As highlighted last Friday, while the current pull-back from the 11 Feb high of 1.1375 could extend lower towards the major support at 1.0990, the odds for such a move is not high.

However, only a move back above 1.1250 would indicate that the current downward pressure has eased.

GBP/USD: Bearish: Continue to expect a move to 1.4200.

We turned bearish GBP in the middle of last week, expecting a move lower towards the immediate target at 1.4200. This is a strong support level and would not be easy to break. That said, the next significant support below this level is at 1.4080, the low seen in January. In the meanwhile, the short-term rebound last Friday touched a high of 1.4413, holding below the current stoploss at 1.4450.

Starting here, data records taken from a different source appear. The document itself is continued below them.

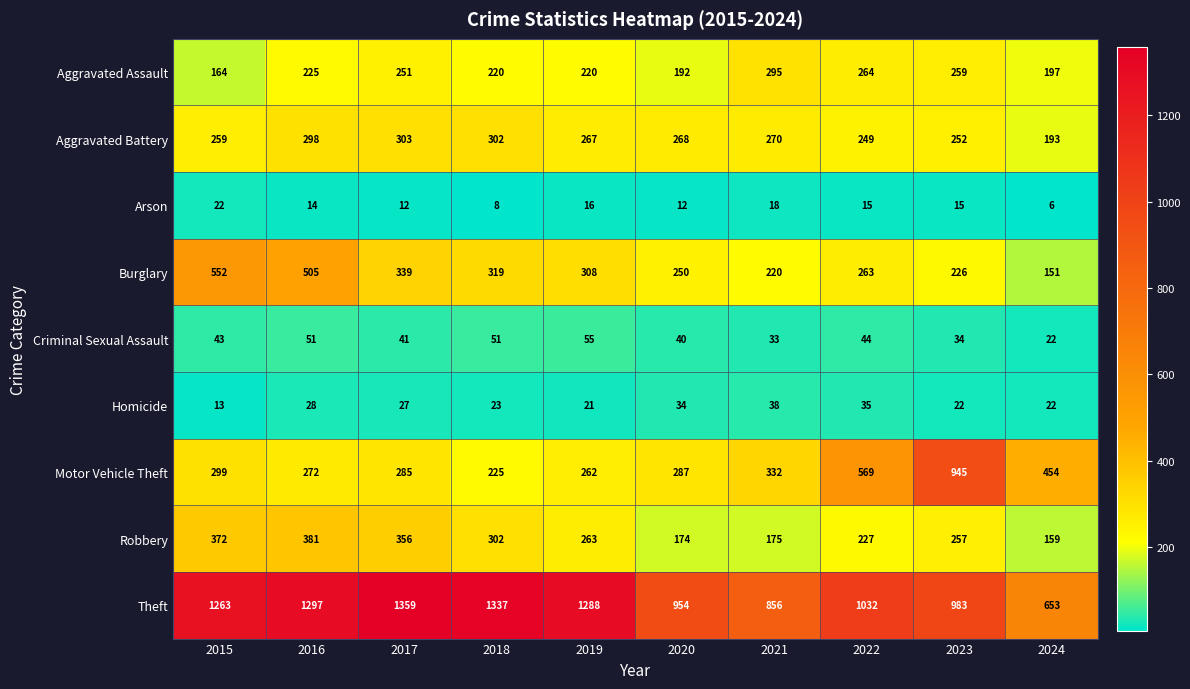

The value of Theft at 2015 is 597. True or false?

False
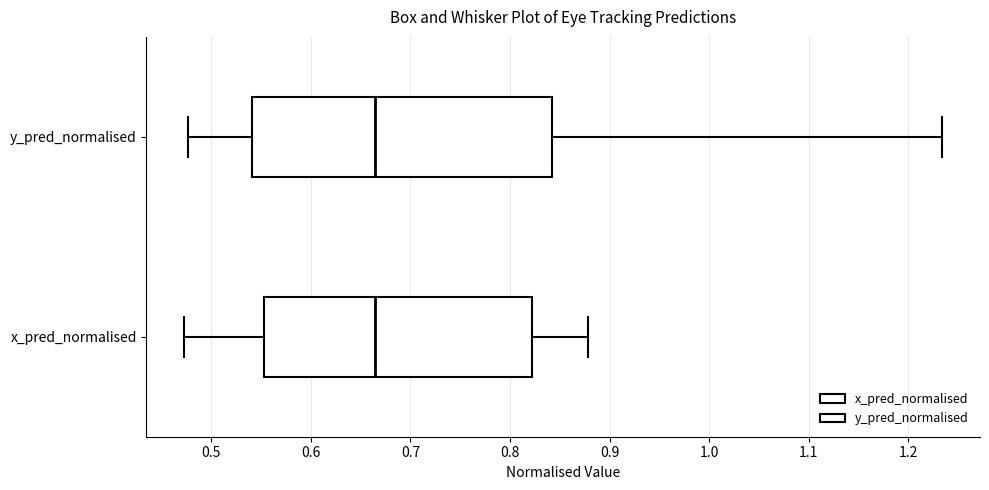

Reading bottom to top, read every box against the x-axis: the position of its median line, the range the box covers, and the ends of its whiskers. The values are not printed on the chart, so give them approximately, as read against the axis.

x_pred_normalised: median 0.66, box 0.55 to 0.82, whiskers 0.47 to 0.88
y_pred_normalised: median 0.66, box 0.54 to 0.84, whiskers 0.48 to 1.23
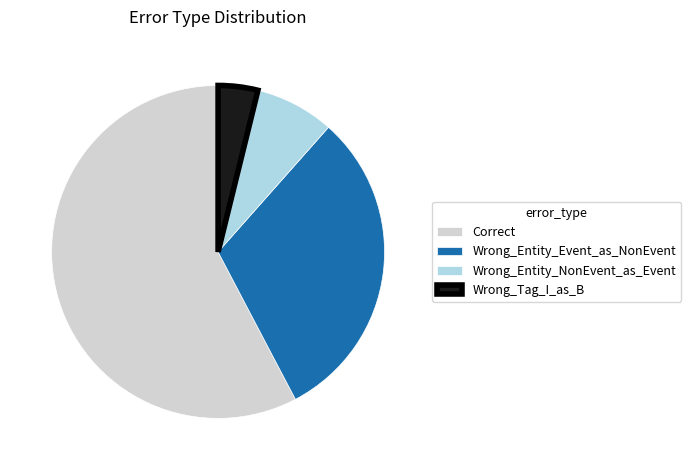

Is it true that Wrong_Entity_Event_as_NonEvent is 45% of the pie?

False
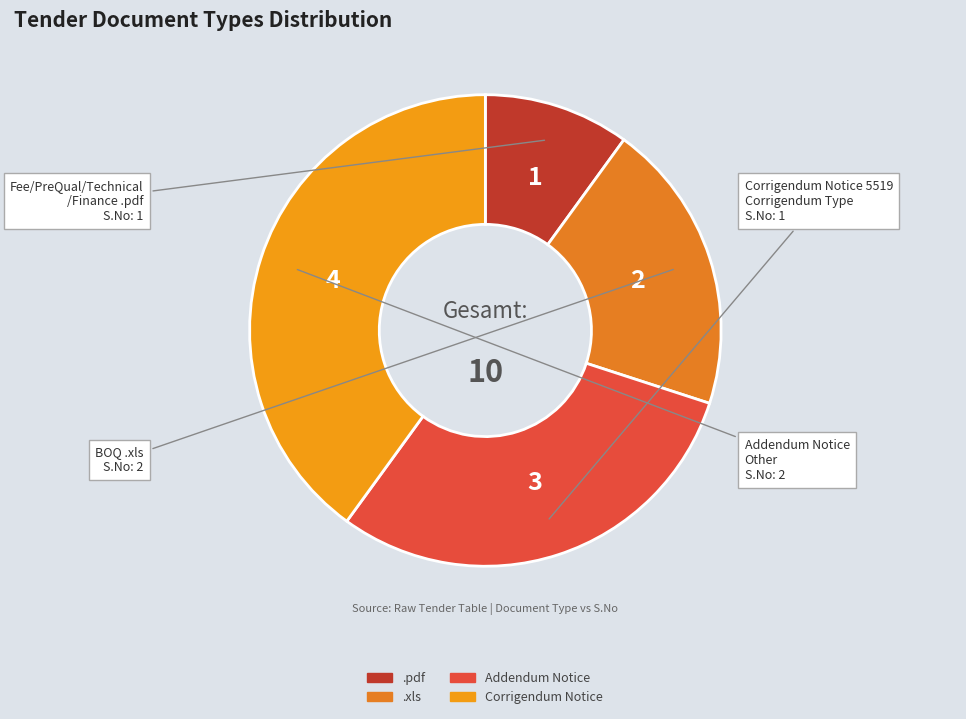

Between Addendum Notice and .xls, which is larger?

Addendum Notice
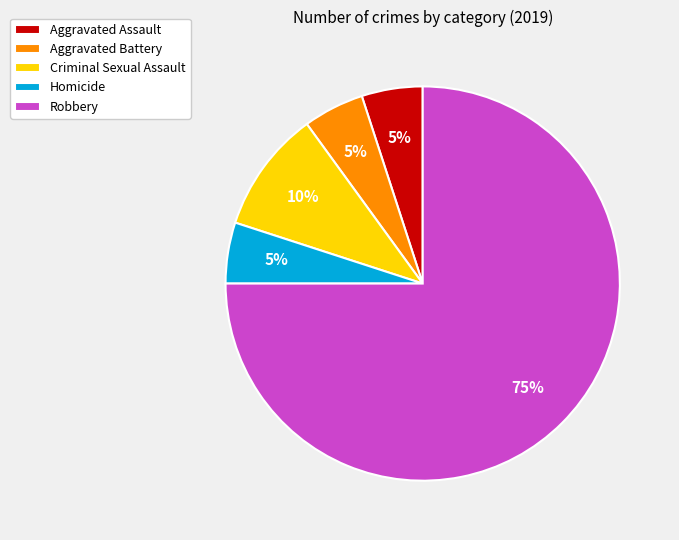

What is the ratio of the value at Criminal Sexual Assault to the value at Aggravated Assault?

2.0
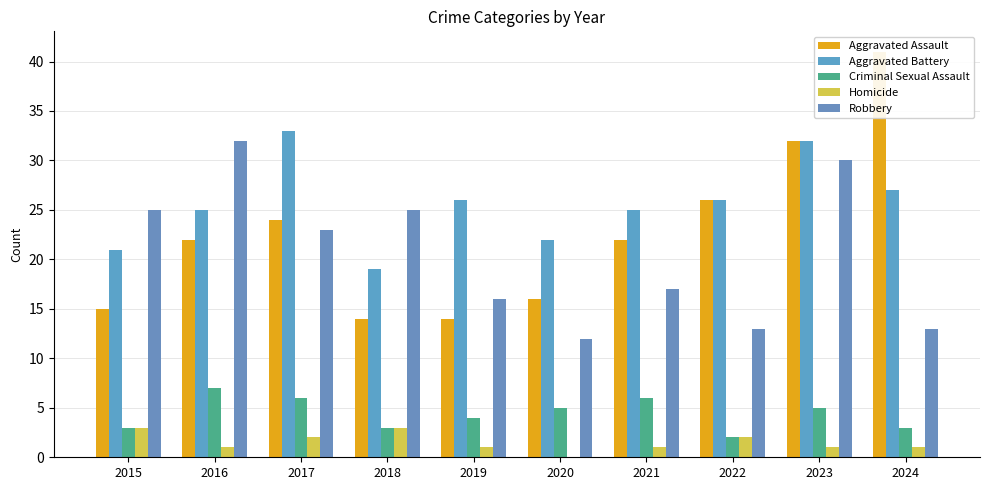

How many values in Homicide are above zero?

9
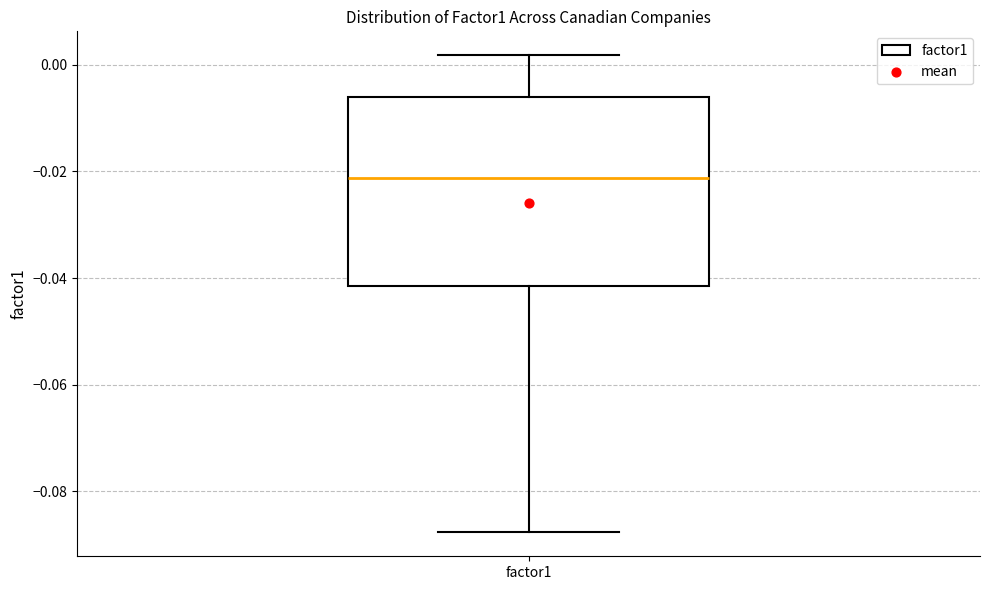

Read this box plot against the y-axis: the position of the median line, the range covered by the box, and the ends of both whiskers. The values are not printed on the chart, so give them approximately, as read against the axis.

median -0.022, box -0.042 to -0.006, whiskers -0.088 to 0.002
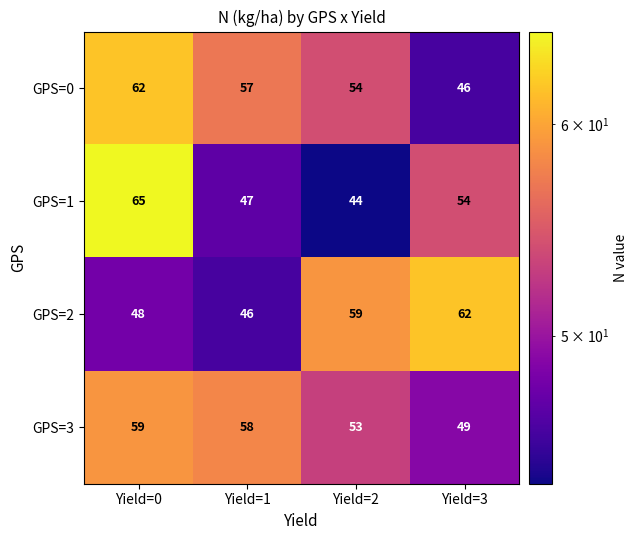

Reading left to right, list all the values displayed in this chart.

GPS=0: Yield=0=62	Yield=1=57	Yield=2=54	Yield=3=46
GPS=1: Yield=0=65	Yield=1=47	Yield=2=44	Yield=3=54
GPS=2: Yield=0=48	Yield=1=46	Yield=2=59	Yield=3=62
GPS=3: Yield=0=59	Yield=1=58	Yield=2=53	Yield=3=49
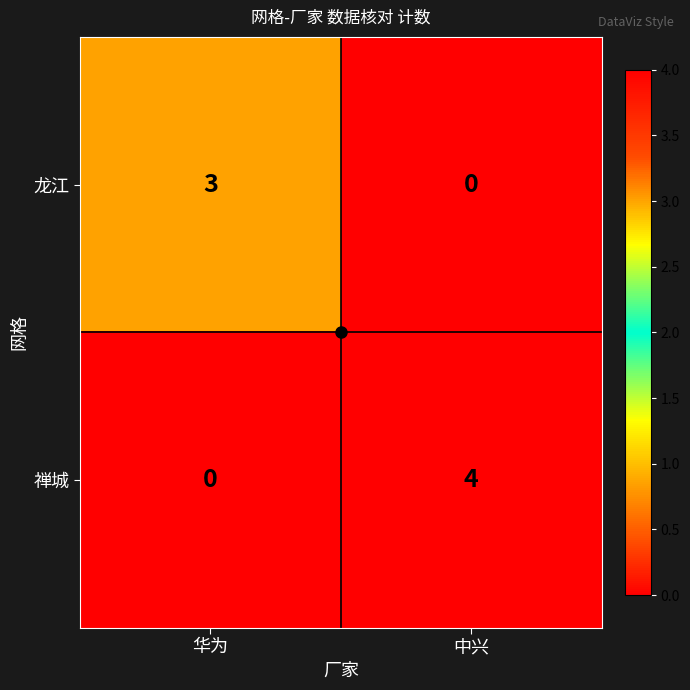

What is the sum of the 龙江 values at 华为 and 中兴?

3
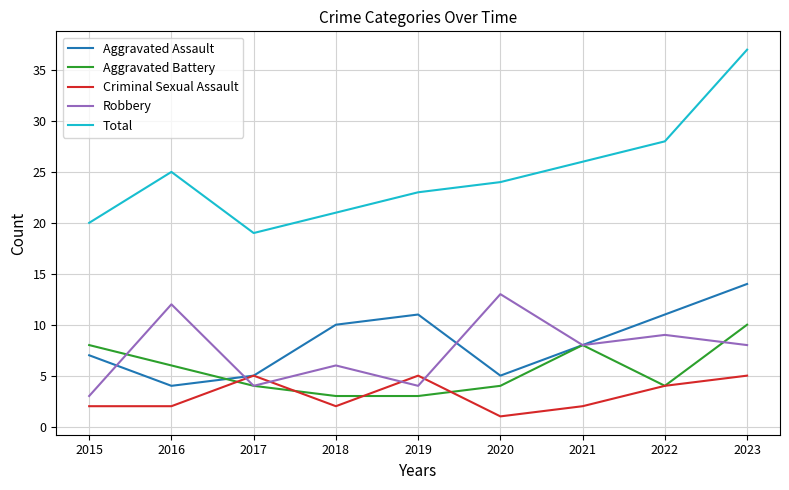

What is the difference between the maximum and minimum values in the Aggravated Assault series?

10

As long as 1.4450 remains intact, we continue expect a move to 1.4200 (even though 1.4350 is already a strong resistance).

AUD/USD: Neutral: Daily closing above 0.7200 would shift outlook to bullish.

There is no change to our current neutral view but as highlighted several times in recent updates, the undertone for AUD is positive and a daily closing above 0.7200 would shift the neutral outlook to bullish.

Key support remains at 0.7065/70

NZD/USD: Bearish: Diminishing odds for NZD to move lower.

While we continue to hold a bearish NZD view, the recent price action is not supportive of our view and the odds for a move to our 0.6470 target appears to be rather slim.

USD/JPY: Overall, a daily closing above 0.6650 is enough to indicate that our bearish expectation is wrong.

Neutral: In a broad 112.00/115.00 range for now. While we continue to hold a neutral view, the sharp drop last Friday is gaining momentum and a daily closing below 112.00 would shift the current neutral outlook to bearish.

In the meanwhile, a snap back to higher level will not be surprising but a move above the key resistance at 115.00 is unlikely, at least not for the next several days.